I have to confess something; as college football fan, and specifically, a Nebraska fan, I feel bad for Arkansas. Maybe it’s because both of us have been the mutual object of the scorn of Texas, and both Arkansas and Nebraska are small states without major cities. And because of their small population, both programs had to make hard choices to leave their historic conferences and move on to super-leagues.
In an odd twist of fate, it was the man who replaced and was succeeded by Steve Pedersen (Nebraska’s prodigal son) at Pittsburgh , the athletic director who had to make the tough call on Bobby Petrino. In a small state like Arkansas, a major football program isn’t just the state’s identity; it’s one of the few major business. Los Angeles has the Lakers, film industry, and countless others to go along with it. In Arkansas, it’s football and that’s it.
Petrino’s firing just represents the futility that surrounds the rural program who hasn’t lived up to the expectation of the past. After twenty years, Arkansas’ football program had finally surpassed Texas and become elite again. On top of which, the Razorbacks no longer had to listen to the Longhorn’s mocking that they had deserted their SWAC rivals; with Texas A&M and Missouri joining the SEC, the Hogs could now boast to Austin that they were ahead of the expansion curb, in the place where it matters most: the homes of Texas high school players.

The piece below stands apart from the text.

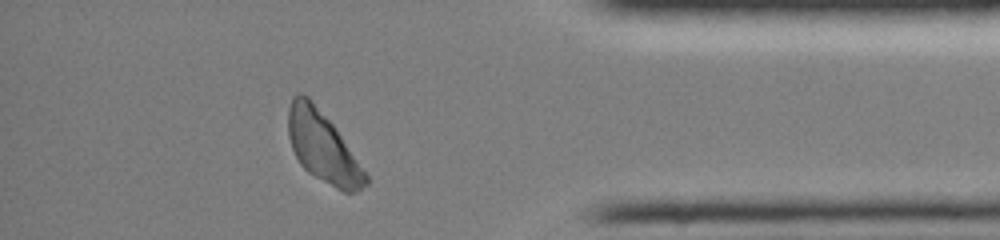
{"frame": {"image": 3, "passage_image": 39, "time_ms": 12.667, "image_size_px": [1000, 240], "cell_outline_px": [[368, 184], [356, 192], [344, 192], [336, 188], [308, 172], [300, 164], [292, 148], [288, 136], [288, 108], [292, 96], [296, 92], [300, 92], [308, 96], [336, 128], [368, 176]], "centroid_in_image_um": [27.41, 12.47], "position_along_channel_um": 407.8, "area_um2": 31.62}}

But to get there, they had to take a chance on a questionable coach. Jeff Long hired Bobby Petrino because, after the school had a decade of Houston Nutt, an average coach who wasn’t bad enough to get himself fired quickly. Ultimately, Bobby Petrino may just be a more successful version of Mark Mangino; a successful coach whose issues got hi relegated to a rural job, although Petrino’s was much better than Mangino’s.
So now Arkansas is open again; at least now it’s a better job than it was when Petrino took over. Oddly enough, Nebraska’s Pelini is rumored to be on Long’s list. Not surprising the two states have the same taste in coaches.